Reporters sans frontières a été entendu. La Commission européenne a annoncé, ce mardi 25 juillet 2023, l'ouverture d'une enquête formelle au sujet d'une éventuelle prise de contrôle anticipée de Lagardère par Vivendi en infraction aux règles de l'UE.
L'ONG, pour qui la concentration des médias est un sujet d'alerte, était monté au créneau au mois de juin 2023 afin d'encourager la Commission européenne à poursuivre "une enquête approfondie" sur le "gun jumping". En clair, la question est de savoir si Vivendi est intervenu en amont du feu vert officiel sur la stratégie des entités du groupe Lagardère.
RSF de relever dans son argumentaire "les changements importants intervenus notamment dans les rédactions du 'Journal du dimanche' ('JDD') et de manière plus prégnante encore à 'Paris Match'", où les départs se sont multipliés. "Plus d'une vingtaine de journalistes sur soixante ont quitté la rédaction du magazine de gré ou de force ces derniers mois", avait recensé RSF, parmi lesquels Hervé Gattegno, alors directeur des rédactions du "JDD" et de "Paris Match" mais aussi Bruno Jeudy, lorsqu'il était chef du service politique.
Parmi les autres faits marquants, corroborant une intervention de Vivendi sur la ligne éditoriale au cours de l'année écoulée, la rédaction s'était émue de la Une consacrée au controversé cardinal Robert Salah à l'été 2022. Une ancienne journaliste a par ailleurs publiquement dénoncé l'ingérence de Vincent Bolloré sur la ligne éditoriale de "Paris Match" en février.
Conjointement à cette demande formulée par RSF, la vice-présidente de la Commission européenne en charge de la concurrence, Margrethe Vestager, avait assuré, avoir "commencé une enquête" sur ce volet, qui pourrait prendre plusieurs mois.
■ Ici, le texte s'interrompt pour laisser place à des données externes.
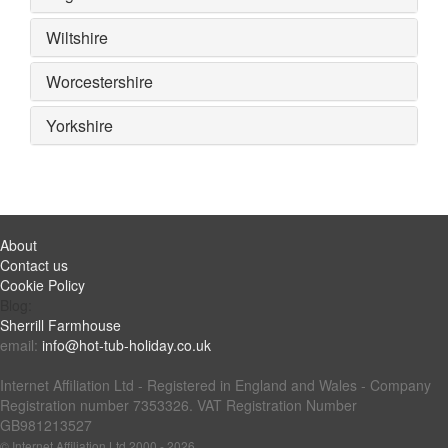
Wiltshire
Worcestershire
Yorkshire
About
Contact us
Cookie Policy
Blog:
Sherrill Farmhouse
email:
info@hot-tub-holiday.co.uk
Internet Affiliation Ltd - Registered in England and Wales - Company
Registration number 7353326. VAT Registration Number
GB981213527
© Internet Affiliation Ltd 2000 - 2026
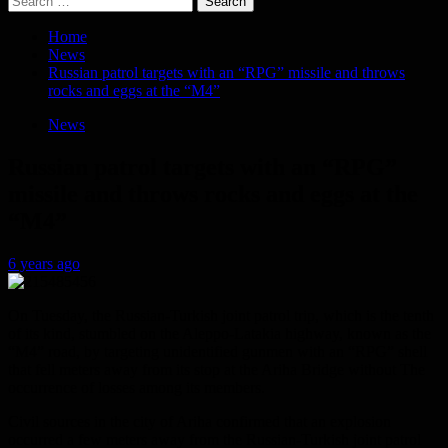
for:
Home
News
Russian patrol targets with an “RPG” missile and throws
rocks and eggs at the “M4”
News
Russian patrol targets with an “RPG”
missile and throws rocks and eggs at the
“M4”
6 years ago
On Tuesday, the Russian-Turkish joint patrol trip, which is the tenth
of its kind, stumbled on the Aleppo-Latakia highway, known as the
“M4” road, by targeting unidentified gunmen with an “RPG” shell
that fell meters away from its stop at the Ariha Bridge without The
occurrence of losses among its members.
Civil sources in the city of Ariha confirmed that an explosion
occurred a few meters away from the Russian-Turkish joint patrol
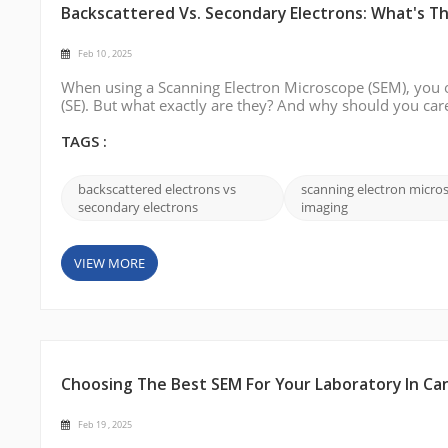
Backscattered Vs. Secondary Electrons: What's T
Feb 10 , 2025
When using a Scanning Electron Microscope (SEM), you o
(SE). But what exactly are they? And why should you car
types of electrons is essential for interpreting images an
between backscattered e...
TAGS :
backscattered electrons vs
scanning electron micro
secondary electrons
imaging
VIEW MORE
Choosing The Best SEM For Your Laboratory In Ca
Feb 19 , 2025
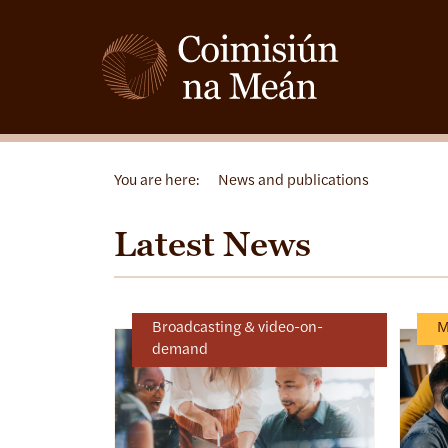
You are here:
News and publications
Latest News
Broadcasting & video-on-
M
demand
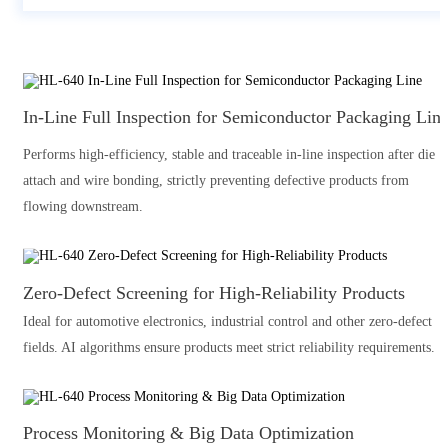
In-Line Full Inspection for Semiconductor Packaging Lin
Performs high-efficiency, stable and traceable in-line inspection after die
attach and wire bonding, strictly preventing defective products from
flowing downstream.
Zero-Defect Screening for High-Reliability Products
Ideal for automotive electronics, industrial control and other zero-defect
fields. AI algorithms ensure products meet strict reliability requirements.
Process Monitoring & Big Data Optimization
Mais jusqu'ici rien n'était encore inscrit dans le marbre. C'est désormais chose faite.
Le vendredi 9 juin 2023, la Commission a autorisé Vivendi, le groupe du milliardaire Vincent Bolloré, à absorber son ancien rival Lagardère, à condition de céder sa filiale édition et le magazine "Gala". S'il s'avère que l'opération a été mise en oeuvre avant ce feu vert, Bruxelles pourrait infliger à Vivendi une amende pouvant atteindre 10% de son chiffre d'affaires total. L'opération publique d'achat, elle, ne saurait être remise en question.